For Aristotle, however, catharsis is but a steppingstone to the ultimate aim of art: wonder (rhaumaston in Greek). If catharsis is the hot water, rhaumaston is the delicious post-bath sensation of having been washed. You’ve cleaned away the crusty accretions of adulthood that have dimmed your hope and joy — and now you feel a bit of the wonder that you did as a child. The plots of these movies may not be real, but the emotions sure are.
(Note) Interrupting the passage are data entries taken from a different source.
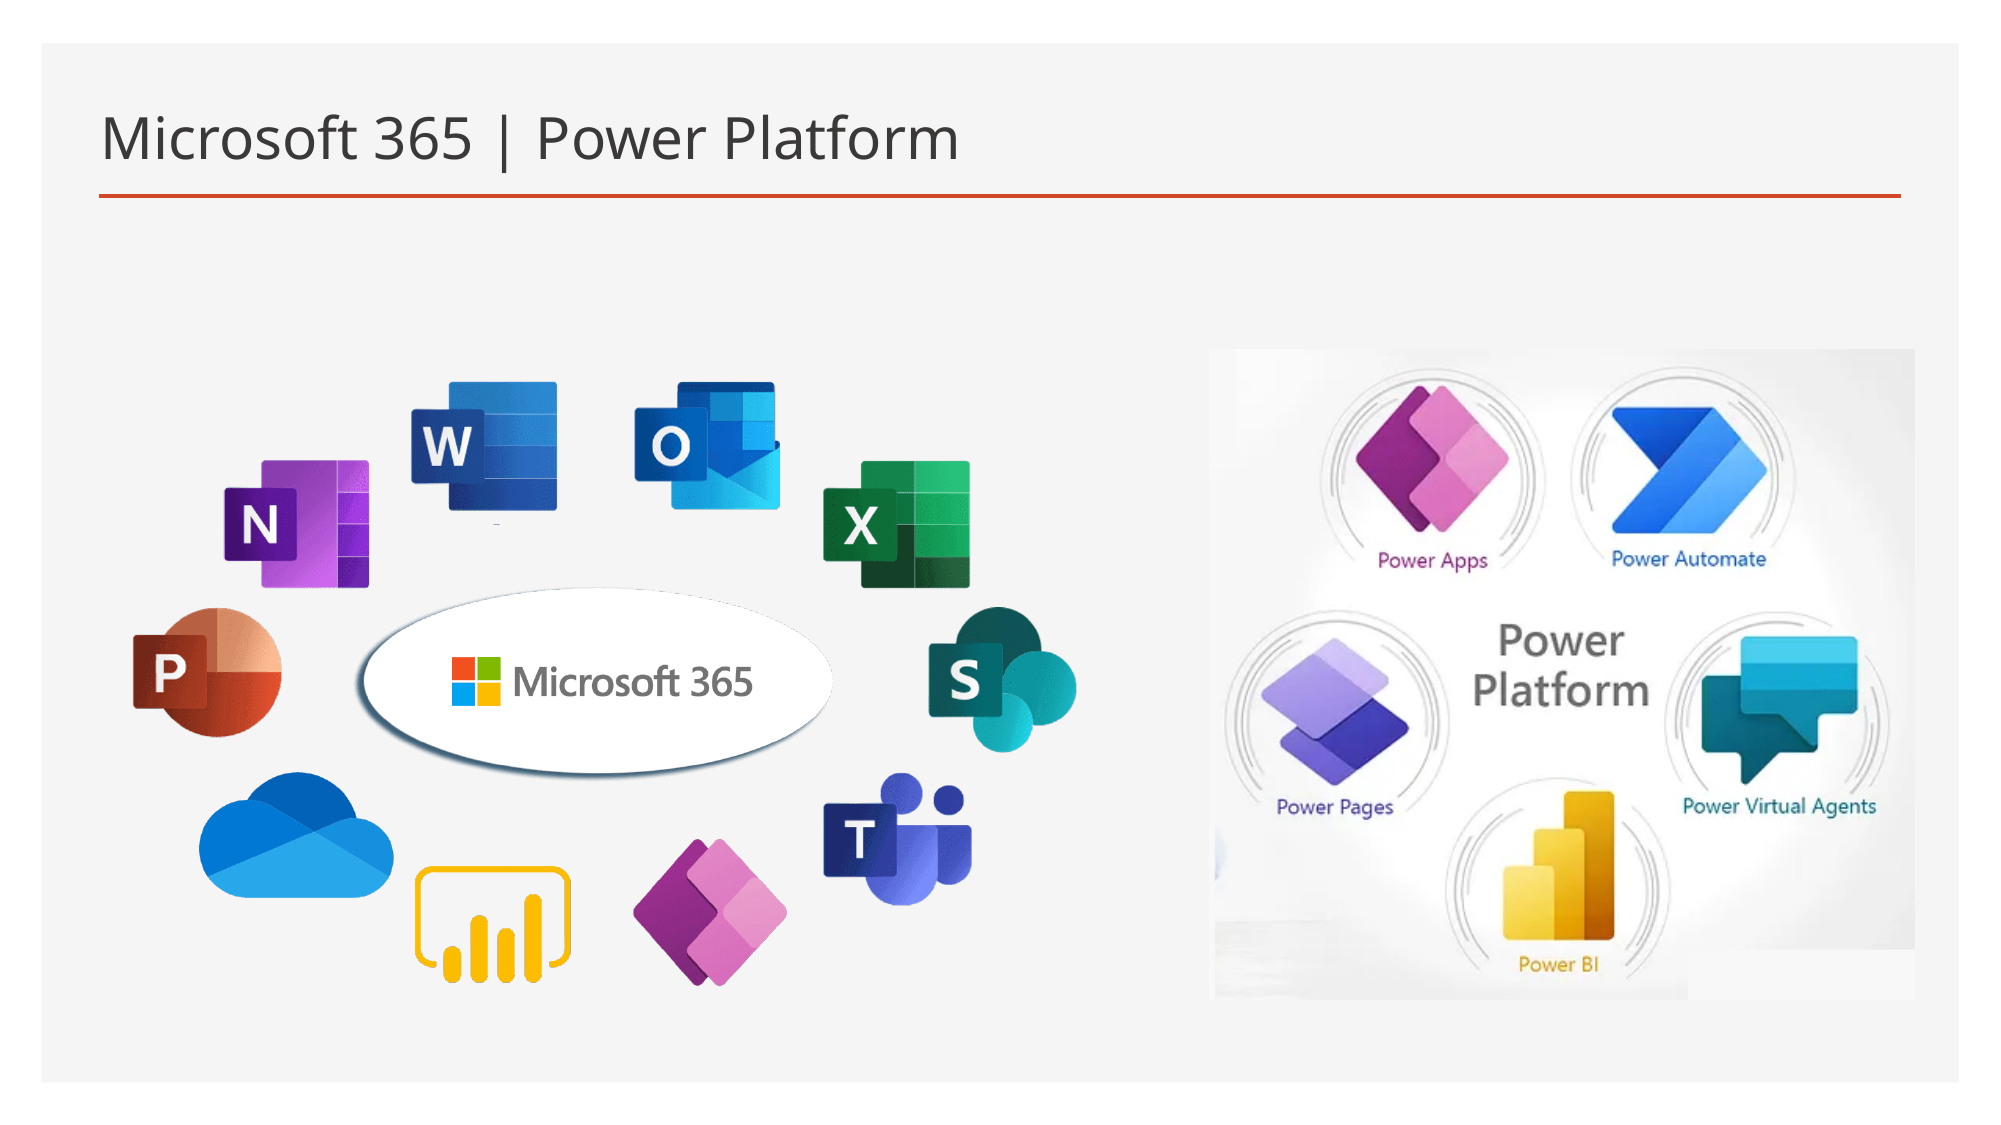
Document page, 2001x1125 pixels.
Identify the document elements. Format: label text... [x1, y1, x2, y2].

picture [85, 239, 1123, 1110]
picture [1209, 349, 1915, 1000]
title Microsoft 365 | Power Platform [85, 73, 1214, 179]
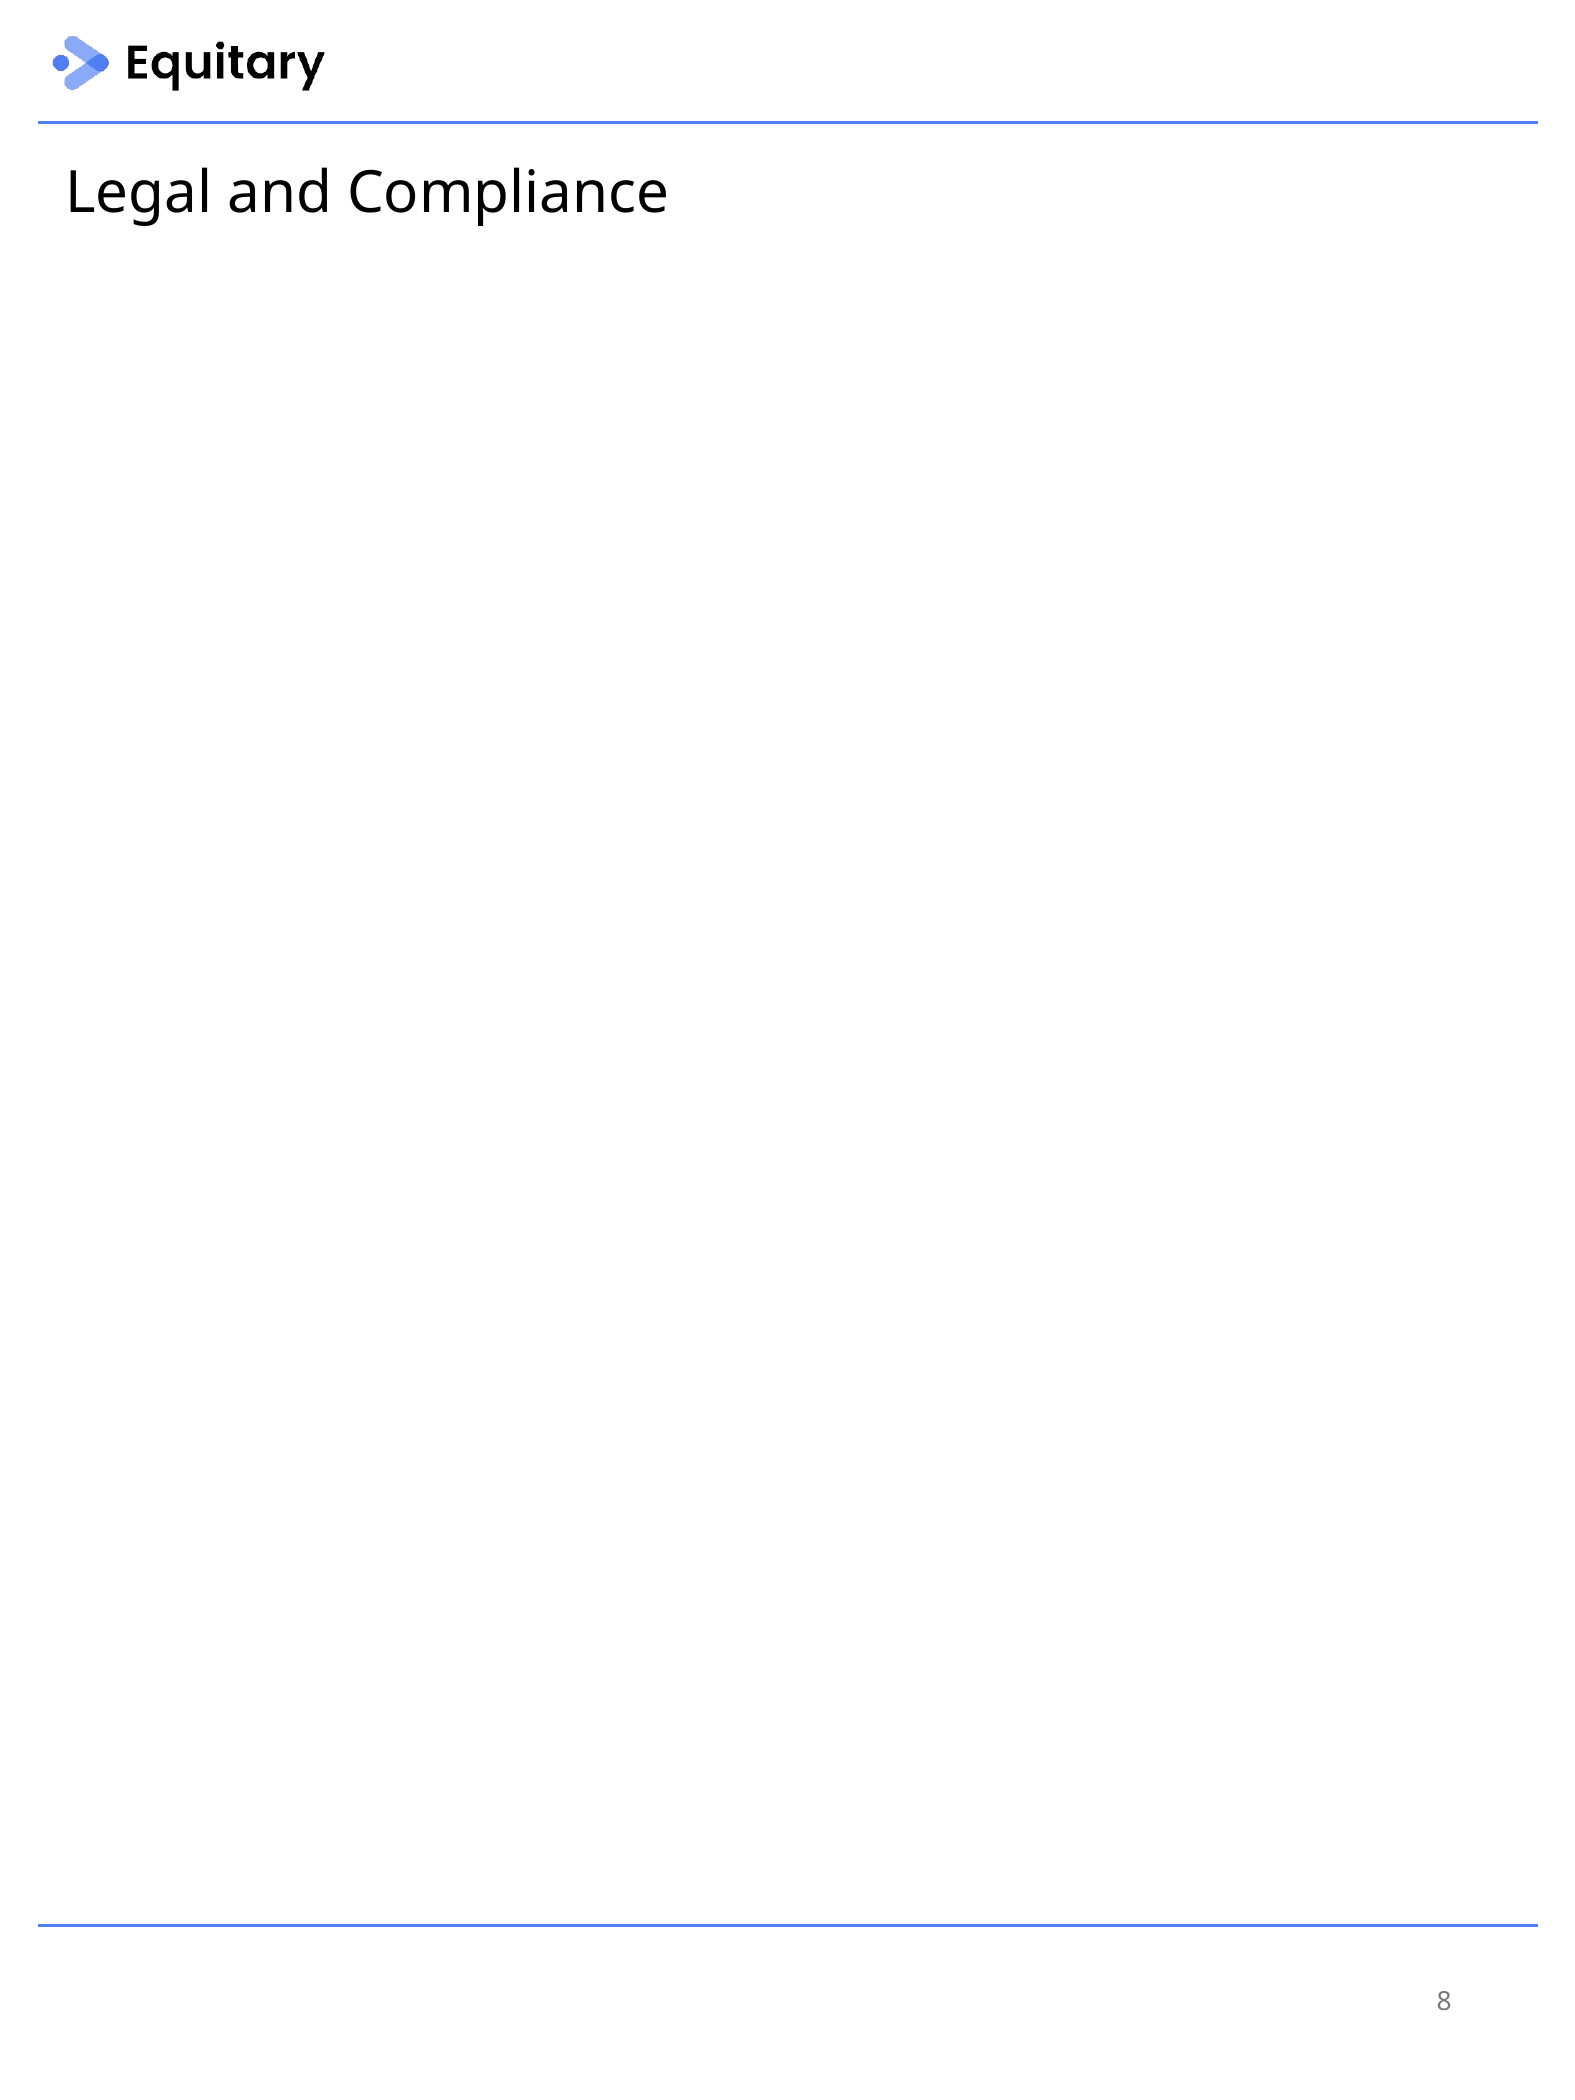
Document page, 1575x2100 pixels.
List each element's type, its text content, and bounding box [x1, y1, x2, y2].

slide_number 7 [1112, 1946, 1467, 2059]
picture [18, 12, 374, 123]
text_box Legal and Compliance [50, 147, 699, 232]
And those emotions go way, way back — to the dawn of human existence. Our Hallmark heroine usually embarks on a journey of self-discovery, traveling from isolation and “otherness” to connection with a group. Singletons find love, families reunite, and whole towns come together for a shared purpose. For early humans, isolation from the group would have been tantamount to a death sentence. Stories that tap into this ancient need to belong still affect us deeply today. We are more isolated than ever, and our world can be incredibly uncertain, immoral, chaotic and even downright ugly — everything that a Hallmark movie is not. The stories offer simplistic solutions to complex issues like romantic relationships, finances and family (which all find new intensity during the holidays).
“With mediocre acting and inane titles, Hallmark Christmas movies are easy to mock. But underneath those perfectly frosted sugar cookies lie secrets of neuroscience, Greek philosophy and human evolution.”
As children, our fairy tales taught us life lessons, but we need something very different from them as adults. We’re no longer scared of the unknown monsters in the forest — we’ve met them. They’ve traumatized us, cheated on us and left us to pick up the breadcrumbs of our lives. We need fairy tales that remind us of the hope we had as children, which is much easier to accomplish during the holidays. The baby in the manger brought new hope for the world, and Christmas can birth new hope for us, too.
Haters gonna hate — but Hallmark Christmas movies deliver a dose of hope and wonder that rest on science and history. So let yourself laugh, cry and be healed by the holiday magic of the happy ending.